Friday, June 04, 2010

Butler Collaborative to present at Women's Leadership Conference

I will join a group of my colleagues for a roundtable presentation at the Center for Women's Intercultural Leadership's conference, titled "Women as Intercultural Leaders: Imagination, Innovation, Integrity," from September 30-Oct. 2, 2010, at Saint Mary's College, Notre Dame, Indiana.

Abstract: Women have played a key role in addressing issues of diversity at Butler University. Through grassroots organizing and collaborations across traditional institutional boundaries, their efforts have contributed to significant changes in climate and transformed the academic curriculum.
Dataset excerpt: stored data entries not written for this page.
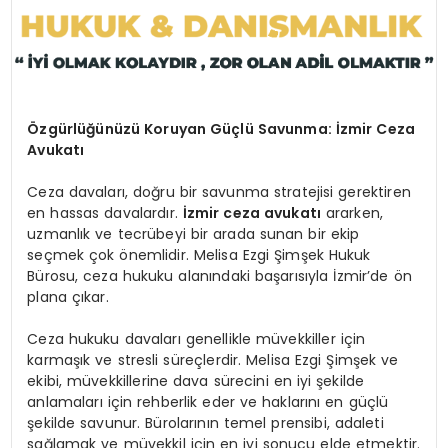
Özgürlüğünüzü Koruyan Güçlü Savunma: İzmir Ceza
Avukatı
Ceza davaları, doğru bir savunma stratejisi gerektiren
en hassas davalardır.
İzmir ceza avukatı
ararken,
uzmanlık ve tecrübeyi bir arada sunan bir ekip
seçmek çok önemlidir. Melisa Ezgi Şimşek Hukuk
Bürosu, ceza hukuku alanındaki başarısıyla İzmir’de ön
plana çıkar.
Ceza hukuku davaları genellikle müvekkiller için
karmaşık ve stresli süreçlerdir. Melisa Ezgi Şimşek ve
ekibi, müvekkillerine dava sürecini en iyi şekilde
anlamaları için rehberlik eder ve haklarını en güçlü
şekilde savunur. Bürolarının temel prensibi, adaleti
sağlamak ve müvekkil için en iyi sonucu elde etmektir.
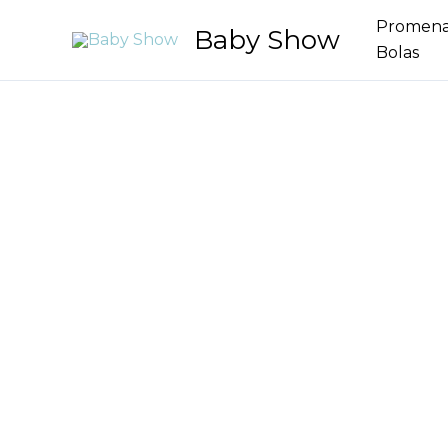
Aller
Promen
Baby Show
au
Bolas
contenu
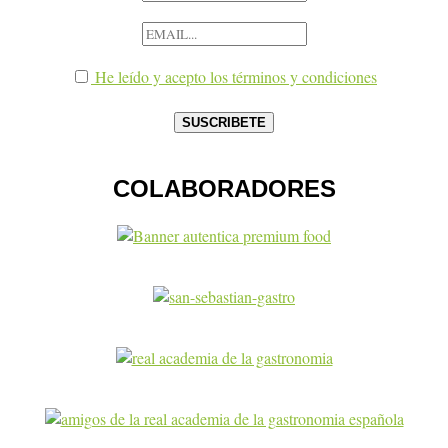
He leído y acepto los términos y condiciones
COLABORADORES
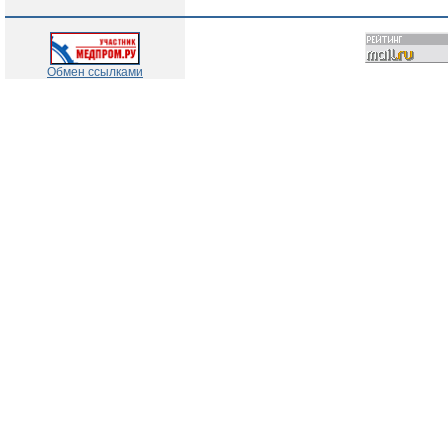
Обмен ссылками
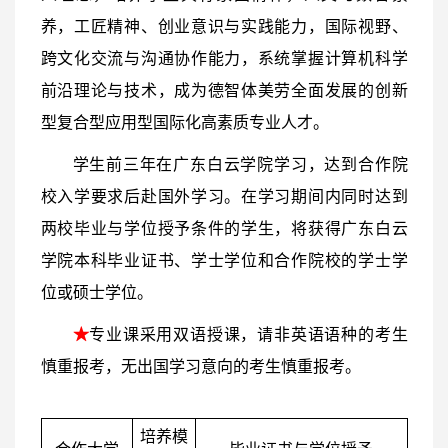
养，工匠精神、创业意识与实践能力，国际视野、
跨文化交流与沟通协作能力，系统掌握计算机科学
前沿理论与技术，成为德智体美劳全面发展的创新
型复合型应用型国际化高素质专业人才。
学生前三年在广东白云学院学习，达到合作院
校入学要求后赴国外学习。在学习期间内同时达到
两校毕业与学位授予条件的学生，将获得广东白云
学院本科毕业证书、学士学位和合作院校的学士学
位或硕士学位。
★
专业课采用双语授课，请非英语语种的考生
慎重报考，无出国学习意向的考生慎重报考。
培养模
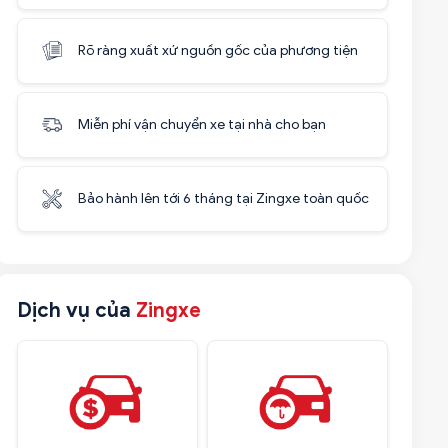
Rõ ràng xuất xứ nguồn gốc của phương tiện
Miễn phí vận chuyển xe tại nhà cho bạn
Bảo hành lên tới 6 tháng tại Zingxe toàn quốc
Dịch vụ của
Zingxe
Our workshop will outline their rhizomatic strategies of resistance.

Short description:Our roundtable will include brief presentations on a variety of women-centered collaborative efforts that have taken root at Butler University, and which range from campus-wide, non-academic affiliations to faculty-led, core curriculum initiatives.

We start with the history of the Women's Caucus, a grassroots organization that used the power of email lists and cross-campus conversations to imagine a more gender-equitable and diversity-sustaining environment. From this community was born our Presidential Gender Equity Commission, a group of faculty, staff and students from around the campus who spent over two years gathering and analyzing data to produce a report and a series of recommendations which are still in implementation phase and include progress updates by our President in biannual Town Hall Meetings.

The momentum created by these actions invigorated efforts to diversify the curriculum, most notably in the case of Gender Studies, which has been upgraded from a minor program to a major program with a tenure-track line and a paid Director housed in the new Interdisciplinary Programs Office. Through related synergistic efforts a core group of faculty established the Collaborative for Critical Inquiry into Race, Gender, Sexuality and Class, with members from many different departments and disciplines, whose primary goal was to craft new courses on the academics of diversity for Butler's core curriculum.

This session will be of interest to anyone working to improve their professional environment: educators looking to transform curriculum in areas of diversity and colleagues who want to build collaborative communities as a way to contest dominant practices that eclipse the concerns of minorities and women.